No caso de obra coletiva organizada por empresa singular ou coletiva e em seu nome utilizada, caberá a autoria à entidade.

São considerados co-autores da obra cinematográfica o autor do assunto ou argumento literário, musical ou lítero-musical, o diretor e o produtor.

No caso de desenhos animados são considerados coautores os que criam os desenhos utilizados na obra cinematográfica.

2.2 - SUJEITOS DE DIREITOS

2.2.1 - Titularidade originária

A titularidade originária advém da relação entre autor e sua obra original, enquanto a titularidade derivada decorre de uma modificação, transformação ou adaptação de uma obra preexistente. Este tipo de obra é protegido, como a original, uma vez que a sua criação exige capacidades específicas e o esforço criador. Seu autor, portanto, passa a exercer titularidade derivada (18:47).

2.2.2 - Titularidade da obra coletiva

De acordo com o artigo 23 da Lei 5988/73, salvo convenção em contrário, os co-autores da obra intelectual exercerão, de comum acordo, seus direitos. Em caso de divergência, a requerimento de um deles, decidirá o CNDA (8:65).

Se a contribuição de cada co-autor pertencer a diferentes gêneros, cada um poderá explorá-la separadamente, desde que não haja prejuízo para a utilização da obra comum. A lei também se refere à obra indivisível. Nenhum dos colaboradores, no caso, poderá publicá-la sem o consentimento dos demais, ou mesmo autorizar-lhe a publicação, salvo na coleção de suas obras completas, sob pena de responder por perdas e danos. No caso de divergência, decidirá a maioria, e na falta desta, o CNDA. Ao colaborador dissidente fica assegurado o direito de não contribuir para as despesas da publicação, renunciando à sua parte nos lucros, assim como o de vedar a inclusão de seu nome na obra (8:65).

■ REGISTROS EXTRAÍDOS
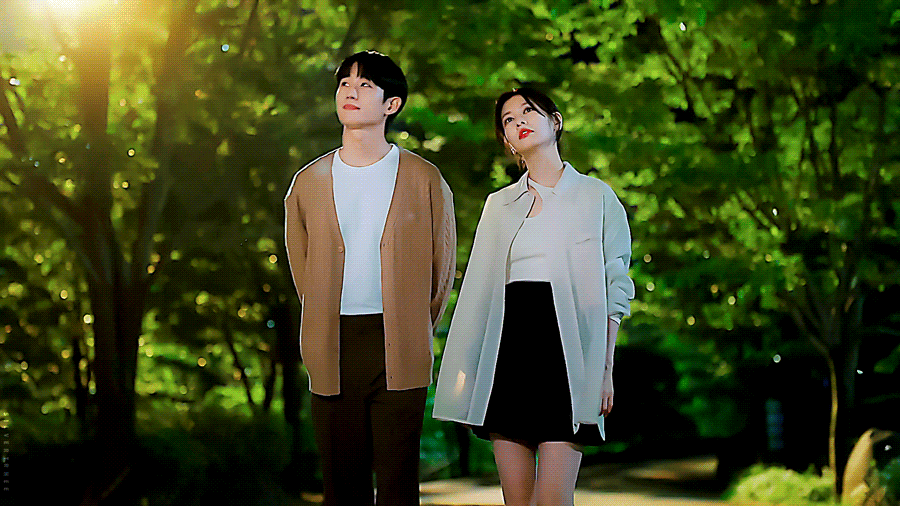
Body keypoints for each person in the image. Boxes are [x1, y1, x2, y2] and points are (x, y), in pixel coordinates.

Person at [433, 87, 634, 506]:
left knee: (553, 501)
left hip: (567, 354)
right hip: (508, 355)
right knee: (517, 502)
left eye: (528, 110)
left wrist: (605, 367)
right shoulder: (499, 205)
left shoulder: (596, 196)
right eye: (508, 120)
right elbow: (479, 296)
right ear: (507, 141)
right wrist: (467, 375)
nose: (518, 121)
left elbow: (615, 284)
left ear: (555, 121)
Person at [284, 50, 456, 506]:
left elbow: (442, 268)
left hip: (400, 343)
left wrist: (414, 324)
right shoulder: (308, 181)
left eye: (365, 85)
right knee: (342, 485)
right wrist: (321, 314)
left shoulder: (424, 177)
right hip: (331, 341)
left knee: (398, 483)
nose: (350, 92)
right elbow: (301, 266)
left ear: (391, 104)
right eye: (344, 83)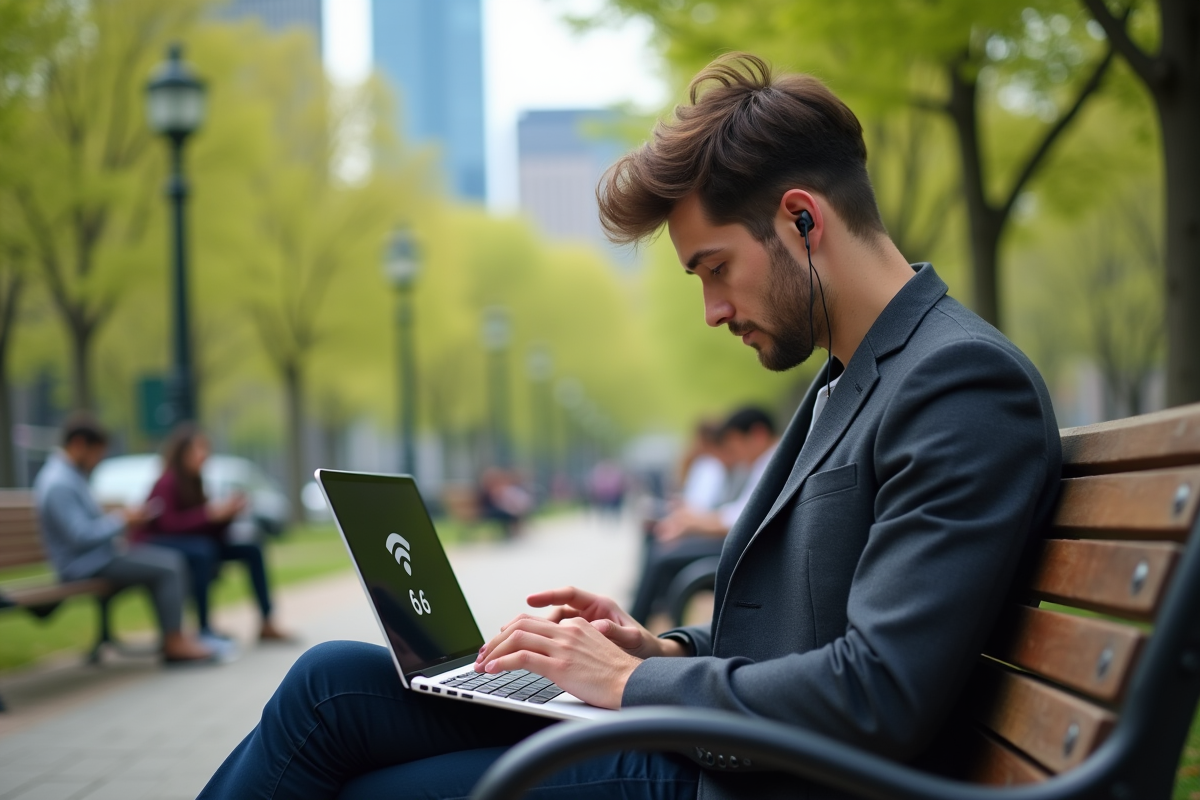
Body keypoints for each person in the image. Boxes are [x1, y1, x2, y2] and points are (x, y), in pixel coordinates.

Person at [200, 53, 1061, 800]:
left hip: (772, 783)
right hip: (733, 755)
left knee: (370, 788)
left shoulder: (958, 383)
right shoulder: (851, 375)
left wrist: (635, 683)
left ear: (803, 219)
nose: (714, 310)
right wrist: (654, 647)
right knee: (331, 686)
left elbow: (881, 691)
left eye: (714, 268)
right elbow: (812, 632)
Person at [33, 414, 214, 663]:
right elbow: (79, 536)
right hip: (83, 565)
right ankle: (174, 642)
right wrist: (122, 520)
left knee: (166, 560)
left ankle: (174, 637)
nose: (98, 461)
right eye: (96, 453)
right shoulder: (59, 483)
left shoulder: (68, 476)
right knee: (169, 565)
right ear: (78, 444)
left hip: (96, 558)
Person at [134, 424, 291, 643]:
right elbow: (169, 525)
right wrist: (209, 515)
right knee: (203, 551)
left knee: (252, 548)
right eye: (198, 449)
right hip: (159, 543)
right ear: (182, 453)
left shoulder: (196, 482)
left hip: (194, 543)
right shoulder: (166, 483)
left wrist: (226, 516)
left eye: (206, 449)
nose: (204, 455)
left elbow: (208, 531)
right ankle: (204, 627)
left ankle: (266, 621)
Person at [628, 406, 779, 624]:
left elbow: (741, 518)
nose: (734, 454)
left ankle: (636, 623)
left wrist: (691, 524)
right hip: (740, 541)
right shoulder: (764, 463)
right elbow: (738, 513)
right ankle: (642, 618)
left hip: (747, 548)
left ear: (757, 435)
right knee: (661, 551)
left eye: (734, 445)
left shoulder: (771, 462)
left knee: (662, 556)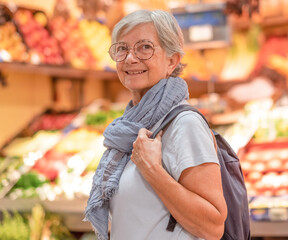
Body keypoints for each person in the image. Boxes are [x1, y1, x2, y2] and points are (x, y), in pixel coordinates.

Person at [85, 9, 227, 240]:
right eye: (122, 48)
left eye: (145, 47)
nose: (131, 58)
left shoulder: (184, 124)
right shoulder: (128, 129)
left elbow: (213, 226)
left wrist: (152, 170)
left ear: (172, 61)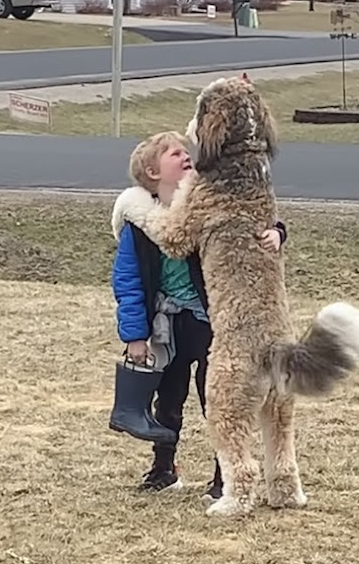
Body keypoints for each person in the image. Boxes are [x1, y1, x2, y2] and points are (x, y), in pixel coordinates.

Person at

■ REQUISITOS DA TAREFA
- a) No texto dado, transforme em lista o parágrafo que começa com "Se a contribuição de cada co-autor", mantendo os fatos principais.
- b) Estenda o texto sobre a autoria de obras intelectuais, seguindo depois da última frase dele.

■ RESPOSTAS
- a)
- Se a contribuição de cada co-autor for de um gênero diferente, cada um pode explorar a sua separadamente, desde que não prejudique o uso da obra comum.
- Na obra indivisível, nenhum colaborador pode publicá-la nem autorizar sua publicação sem o consentimento dos demais, salvo na coleção de suas obras completas. Quem desrespeitar isso responde por perdas e danos.
- Se houver divergência, decide a maioria. Na falta de maioria, decide o CNDA.
- O colaborador que discorda pode deixar de contribuir para as despesas da publicação, renunciando à sua parte nos lucros. Também pode proibir que seu nome apareça na obra.

- b)
Cada colaborador, sem aquiescência dos outros, pode, individualmente, registrar a obra e defender os próprios direitos contra terceiros.

2.2.3 - A obra por encomenda e a originada de contrato de trabalho.

Segundo o artigo 36 da Lei 5988, se a obra intelectual for produzida em cumprimento a dever funcional ou a contrato de trabalho ou de prestação de serviços, os direitos do autor, salvo convenção em contrário, pertencerão a ambas as partes, conforme for estabelecido pelo CNDA. Após um ano da publicação da obra encomendada, o autor poderá reunir em livro ou em obras completas a sua participação. Se a obra não for publicada após realizada por encomenda, dentro de um ano após a entrega dos originais, recebidos sem ressalva por quem os encomendou, o autor recobrará os direitos patrimoniais (8:67).

Salvo convenção em contrário, segundo o artigo 37, os direitos patrimoniais sobre a produção cinematográfica, no contrato, pertencem ao produtor (8:67).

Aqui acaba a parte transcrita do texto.